The name “Catalan numbers” originated from John Riordan.

In 1988, it came to light that the Catalan number sequence had been used in China by the Mongolian mathematician Mingantu by 1730. That is when he started to write his book Ge Yuan Mi Lu Jie Fa [The Quick Method for Obtaining the Precise Ratio of Division of a Circle], which was completed by his student Chen Jixin in 1774 but published sixty years later. Peter J. Larcombe (1999) sketched some of the features of the work of Mingantu, including the stimulus of Pierre Jartoux, who brought three infinite series to China early in the 1700s.

For instance, Ming used the Catalan sequence to express series expansions of $\sin(2\alpha )$  and $\sin(4\alpha )$  in terms of $\sin(\alpha )$ .

## Generalizations

The Catalan numbers can be interpreted as a special case of the Bertrand's ballot theorem. Specifically, $C_{n}$  is the number of ways for a candidate A with n+1 votes to lead candidate B with n votes.

The two-parameter sequence of non-negative integers ${\frac {(2m)!(2n)!}{(m+n)!m!n!}}$  is a generalization of the Catalan numbers. These are named super-Catalan numbers, per Ira Gessel. These should not confused with the Schröder–Hipparchus numbers, which sometimes are also called super-Catalan numbers.

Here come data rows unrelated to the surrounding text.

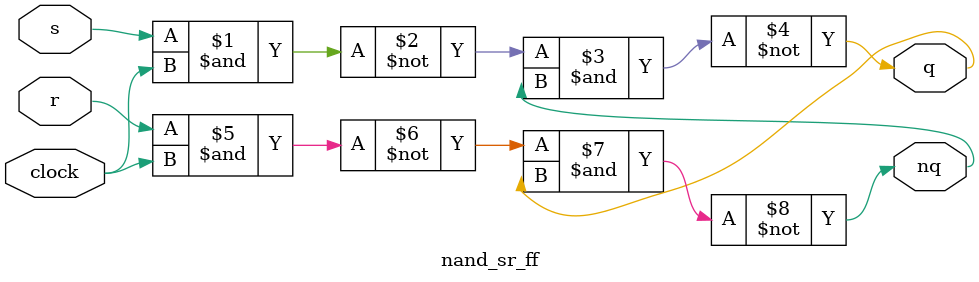
<source format=v>


`timescale 1ns / 1ps

module nand_sr_ff(
    input s, r, clock,
    output q, nq
);

assign q = ~((~(s & clock)) & nq);
assign nq = ~((~(r & clock)) & q);
    
endmodule
</source>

For $m=1$ , this is just two times the ordinary Catalan numbers, and for $m=n$ , the numbers have an easy combinatorial description. However, other combinatorial descriptions are only known for $m=2,3$  and $4$ , and it is an open problem to find a general combinatorial interpretation.

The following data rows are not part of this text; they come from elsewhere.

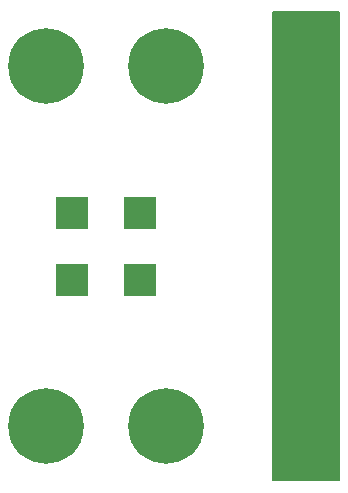
<source format=gbr>
G04 #@! TF.GenerationSoftware,KiCad,Pcbnew,(5.99.0-6591-gee6c8b60ac)*
G04 #@! TF.CreationDate,2021-02-11T11:37:18+01:00*
G04 #@! TF.ProjectId,AIRDOSC01A_PCB01B,41495244-4f53-4433-9031-415f50434230,rev?*
G04 #@! TF.SameCoordinates,Original*
G04 #@! TF.FileFunction,Soldermask,Top*
G04 #@! TF.FilePolarity,Negative*
%FSLAX46Y46*%
G04 Gerber Fmt 4.6, Leading zero omitted, Abs format (unit mm)*
G04 Created by KiCad (PCBNEW (5.99.0-6591-gee6c8b60ac)) date 2021-02-11 11:37:18*
%MOMM*%
%LPD*%
G01*
G04 APERTURE LIST*
G04 Aperture macros list*
%AMRoundRect*
0 Rectangle with rounded corners*
0 $1 Rounding radius*
0 $2 $3 $4 $5 $6 $7 $8 $9 X,Y pos of 4 corners*
0 Add a 4 corners polygon primitive as box body*
4,1,4,$2,$3,$4,$5,$6,$7,$8,$9,$2,$3,0*
0 Add four circle primitives for the rounded corners*
1,1,$1+$1,$2,$3,0*
1,1,$1+$1,$4,$5,0*
1,1,$1+$1,$6,$7,0*
1,1,$1+$1,$8,$9,0*
0 Add four rect primitives between the rounded corners*
20,1,$1+$1,$2,$3,$4,$5,0*
20,1,$1+$1,$4,$5,$6,$7,0*
20,1,$1+$1,$6,$7,$8,$9,0*
20,1,$1+$1,$8,$9,$2,$3,0*%
%AMOutline4P*
0 Free polygon, 4 corners , with rotation*
0 The origin of the aperture is its center*
0 number of corners: always 4*
0 $1 to $8 corner X, Y*
0 $9 Rotation angle, in degrees counterclockwise*
0 create outline with 4 corners*
4,1,4,$1,$2,$3,$4,$5,$6,$7,$8,$1,$2,$9*%
G04 Aperture macros list end*
%ADD10C,0.150000*%
%ADD11Outline4P,-1.350000X-1.350000X1.350000X-1.350000X1.350000X1.350000X-1.350000X1.350000X270.000000*%
%ADD12RoundRect,0.200000X-0.762000X-0.762000X0.762000X-0.762000X0.762000X0.762000X-0.762000X0.762000X0*%
%ADD13RoundRect,0.200000X0.762000X0.762000X-0.762000X0.762000X-0.762000X-0.762000X0.762000X-0.762000X0*%
%ADD14C,6.400000*%
G04 APERTURE END LIST*
D10*
G36*
X29972000Y508000D02*
G01*
X24384000Y508000D01*
X24384000Y40132000D01*
X29972000Y40132000D01*
X29972000Y508000D01*
G37*
X29972000Y508000D02*
X24384000Y508000D01*
X24384000Y40132000D01*
X29972000Y40132000D01*
X29972000Y508000D01*
G36*
X29972000Y508000D02*
G01*
X24384000Y508000D01*
X24384000Y40132000D01*
X29972000Y40132000D01*
X29972000Y508000D01*
G37*
X29972000Y508000D02*
X24384000Y508000D01*
X24384000Y40132000D01*
X29972000Y40132000D01*
X29972000Y508000D01*
D11*
X7437000Y23170000D03*
D11*
X13137000Y23170000D03*
D11*
X13137000Y17470000D03*
D11*
X7437000Y17470000D03*
D12*
X27813000Y20828000D03*
X25273000Y20828000D03*
X27813000Y18288000D03*
X25273000Y18288000D03*
X27813000Y2540000D03*
X25273000Y2540000D03*
X27813000Y15748000D03*
X25273000Y15748000D03*
X27813000Y33020000D03*
X25273000Y33020000D03*
X27813000Y35560000D03*
X25273000Y35560000D03*
X27813000Y38100000D03*
X25273000Y38100000D03*
D13*
X25273000Y5080000D03*
X27813000Y5080000D03*
X25273000Y7620000D03*
X27813000Y7620000D03*
D12*
X27813000Y23368000D03*
X25273000Y23368000D03*
D14*
X5207000Y5080000D03*
X5207000Y35560000D03*
X15367000Y5080000D03*
X15367000Y35560000D03*
M02*

</source>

Sergey Fomin and Nathan Reading have given a generalized Catalan number associated to any finite crystallographic Coxeter group, namely the number of fully commutative elements of the group; in terms of the associated root system, it is the number of anti-chains (or order ideals) in the poset of positive roots. The classical Catalan number $C_{n}$  corresponds to the root system of type $A_{n}$ . The classical recurrence relation generalizes: the Catalan number of a Coxeter diagram is equal to the sum of the Catalan numbers of all its maximal proper sub-diagrams.

The Catalan k-fold convolution is:

$\sum _{i_{1}+\cdots +i_{m}=n \atop i_{1},\ldots ,i_{m}\geq 0}C_{i_{1}}\cdots C_{i_{m}}={\begin{cases}{\dfrac {m(n+1)(n+2)\cdots (n+m/2-1)}{2(n+m/2+2)(n+m/2+3)\cdots (n+m)}}C_{n+m/2},&m{\text{ even,}}\\[5pt]{\dfrac {m(n+1)(n+2)\cdots (n+(m-1)/2)}{(n+(m+3)/2)(n+(m+3)/2+1)\cdots (n+m)}}C_{n+(m-1)/2},&m{\text{ odd.}}\end{cases}}$

The Catalan numbers are a solution of a version of the Hausdorff moment problem.